=== Record excerpts ===
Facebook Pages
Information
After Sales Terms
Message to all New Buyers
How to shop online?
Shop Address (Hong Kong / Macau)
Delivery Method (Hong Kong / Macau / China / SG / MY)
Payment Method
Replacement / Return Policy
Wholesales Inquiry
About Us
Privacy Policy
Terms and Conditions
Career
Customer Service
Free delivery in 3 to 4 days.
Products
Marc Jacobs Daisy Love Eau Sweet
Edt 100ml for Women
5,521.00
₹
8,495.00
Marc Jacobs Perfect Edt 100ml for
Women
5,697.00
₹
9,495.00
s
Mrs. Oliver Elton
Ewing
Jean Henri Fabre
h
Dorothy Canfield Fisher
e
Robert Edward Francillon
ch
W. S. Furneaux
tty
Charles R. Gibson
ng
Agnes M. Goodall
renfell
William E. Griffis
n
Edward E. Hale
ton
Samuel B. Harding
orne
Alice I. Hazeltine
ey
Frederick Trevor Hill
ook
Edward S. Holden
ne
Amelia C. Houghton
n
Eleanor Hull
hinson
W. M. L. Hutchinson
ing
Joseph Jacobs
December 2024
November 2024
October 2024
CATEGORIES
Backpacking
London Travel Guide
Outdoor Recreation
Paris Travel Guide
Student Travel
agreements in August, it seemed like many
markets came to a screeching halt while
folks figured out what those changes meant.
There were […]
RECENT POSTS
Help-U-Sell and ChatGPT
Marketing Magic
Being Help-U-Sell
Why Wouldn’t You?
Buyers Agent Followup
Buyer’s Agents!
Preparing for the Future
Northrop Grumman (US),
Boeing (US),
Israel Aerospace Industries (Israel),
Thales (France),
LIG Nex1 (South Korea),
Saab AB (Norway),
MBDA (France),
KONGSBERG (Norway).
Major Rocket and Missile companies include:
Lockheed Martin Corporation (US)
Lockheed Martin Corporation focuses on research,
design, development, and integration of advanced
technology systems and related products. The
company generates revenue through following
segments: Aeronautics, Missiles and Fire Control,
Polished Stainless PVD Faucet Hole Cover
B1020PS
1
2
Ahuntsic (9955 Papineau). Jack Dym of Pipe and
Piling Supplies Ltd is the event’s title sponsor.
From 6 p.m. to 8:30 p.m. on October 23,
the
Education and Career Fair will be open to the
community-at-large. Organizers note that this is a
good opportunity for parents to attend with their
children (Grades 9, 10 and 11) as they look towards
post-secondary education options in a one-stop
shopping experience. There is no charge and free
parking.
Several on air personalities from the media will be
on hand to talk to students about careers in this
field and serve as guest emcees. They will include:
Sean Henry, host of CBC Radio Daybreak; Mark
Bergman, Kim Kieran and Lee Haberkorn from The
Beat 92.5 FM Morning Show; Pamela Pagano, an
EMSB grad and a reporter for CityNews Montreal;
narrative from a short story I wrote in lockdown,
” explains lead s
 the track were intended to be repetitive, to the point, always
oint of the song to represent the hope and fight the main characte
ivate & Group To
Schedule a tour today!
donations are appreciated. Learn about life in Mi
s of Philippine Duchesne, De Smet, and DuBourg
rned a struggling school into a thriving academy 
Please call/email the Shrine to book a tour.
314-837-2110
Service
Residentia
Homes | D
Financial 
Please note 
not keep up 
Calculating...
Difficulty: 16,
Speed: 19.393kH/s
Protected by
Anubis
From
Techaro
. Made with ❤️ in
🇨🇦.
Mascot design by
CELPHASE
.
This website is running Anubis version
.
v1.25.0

=== Request ===
Which lines in the records contain the word "were"? Copy each one.

=== Output for this task ===
There were […]
 the track were intended to be repetitive, to the point, always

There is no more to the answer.